FDA's Good Review Practice: Clinical Review Template listed the protocol violation information as part of the review items for assessing the GCP compliance and the impact of the protocol violations on the data quality and the safety and efficacy results.
3.2 Compliance With Good Clinical Practices
This section should include comments on compliance with good clinical practices, including informed consent, protocol violations, site-specific issues, and whether the clinical trials were conducted in accordance with acceptable ethical standards.
If a DSI audit process and report is not requested, provide a brief summary on the quality and nature of other methods used to audit or check the applicant’s data and/or analyses.
For DSI-requested audits, include a brief summary of the rationale for DSI audits and site selection such as:
• A specific safety concern at a particular site based on review of adverse events, serious adverse events, deaths, or discontinuation
• A specific efficacy concern based on review of site-specific efficacy data
• A specific concern for scientific misconduct at one or more particular sites based on review of financial disclosures, protocol violations, clinical trial discontinuations, or safety and efficacy results
For defining the per-protocol population for Sensitivity or Supplemental Analyses
Efficacy analyses are usually performed in full analysis set or intention-to-treat population. However, to test the robustness of the statistical results and to assess the impact of the protocol deviations on the statistical results, additional sensitivity or supplemental analyses are usually performed on the per-protocol population.

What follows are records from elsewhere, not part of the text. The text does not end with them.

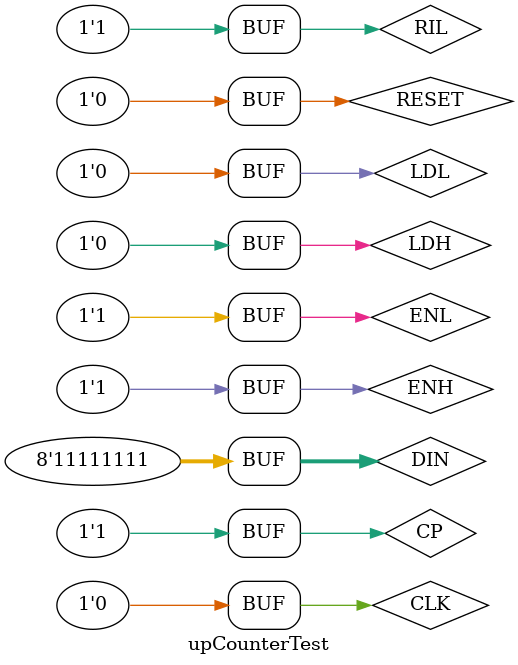
<source format=v>
`include "C:/Users/Duncan/git/ForthCPU/constants.v"

module upCounterTest;
	
	reg CLK;
	reg RESET;
	reg [7:0] DIN;
	reg ENL;
	reg ENH;
	reg CP;
	reg LDH;
	reg LDL;
	
	wire [7:0] DOUTL;
	wire [7:0] DOUTH;
	wire ROL;
	wire ROH;
	reg RIL;
	

upCounter low(
	.CLK(CLK),
	.RESET(RESET),
	.DIN(DIN),
	.EN(ENL),
	.DOUT(DOUTL),
	.RO(ROL),
	.RI(RIL),
	.CP(CP),
	.LD(LDL)
);

upCounter hi(
	.CLK(CLK),
	.RESET(RESET),
	.DIN(DIN),
	.EN(ENH),
	.RO(ROH),
	.RI(ROL),
	.CP(CP),
	.DOUT(DOUTH),
	.LD(LDH)
);

always begin
	#50 CLK = ~CLK;
end

always begin
	#10;
	LDL = 1'b0;
	LDH = 1'b0;
	ENL = 0;
	ENH = 0;
	CP = 1;
	RESET = 1;
	CLK = 0;
	#100;
	RESET = 0;
	#100;
	/**
	* Enable the L counter - should not count
	**/
	ENL = 1;
	#200;
	/**
	* Set RIL high - should start counting
	**/
	RIL = 1;
	/**
	* Load the L counter
	**/
	LDL = 1;
	DIN = 8'haa;
	#100;
	LDL = 0;
	/**
	* Should continue counting
	**/
	#300;
	
	ENL = 1;
	LDL = 1;
	DIN = 8'hfe;
	#100;
	LDL = 0;
	LDH= 1;
	ENL = 1;
	DIN = 8'hfe;
	#100;
	LDH = 0;
	ENH = 1;
	#300;
	
	#1000;
	
	ENL = 0;
	LDL = 1;
	DIN = 8'hff;
	#100;
	LDL = 0;
	LDH= 1;
	DIN = 8'hff;
	#100;
	LDH = 0;
	ENL = 1;
	#300;
	
	#1000;
	
	
end

endmodule
	
</source>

According to ICH E9 (Statistical Principles for Clinical Trials), the per-protocol population is defined and sensitivity analyses based on per-protocol population are suggested:
Per protocol set (valid cases, efficacy sample, evaluable subjects sample): The set of data generated by the subset of subjects who complied with the protocol sufficiently to ensure that these data would be likely to exhibit the effects of treatment according to the underlying scientific model. Compliance covers such considerations as exposure to treatment, availability of measurements, and absence of major protocol violations.
ICH E9 Addendum also discussed the per-protocol set (PPS) and analyses based on PPS are included as supplemental analysis:
The meaning and role of an analysis of the per protocol set is also re-visited in this addendum; in particular whether the need to explore the impact of protocol violations and deviations can be addressed in a way that is less biased and more interpretable than naïve analysis of the per protocol set
Section 5.2.3. indicates that it is usually appropriate to plan for analyses based on both the FAS and the Per Protocol Set (PPS) so that differences between them can be the subject of explicit discussion and interpretation.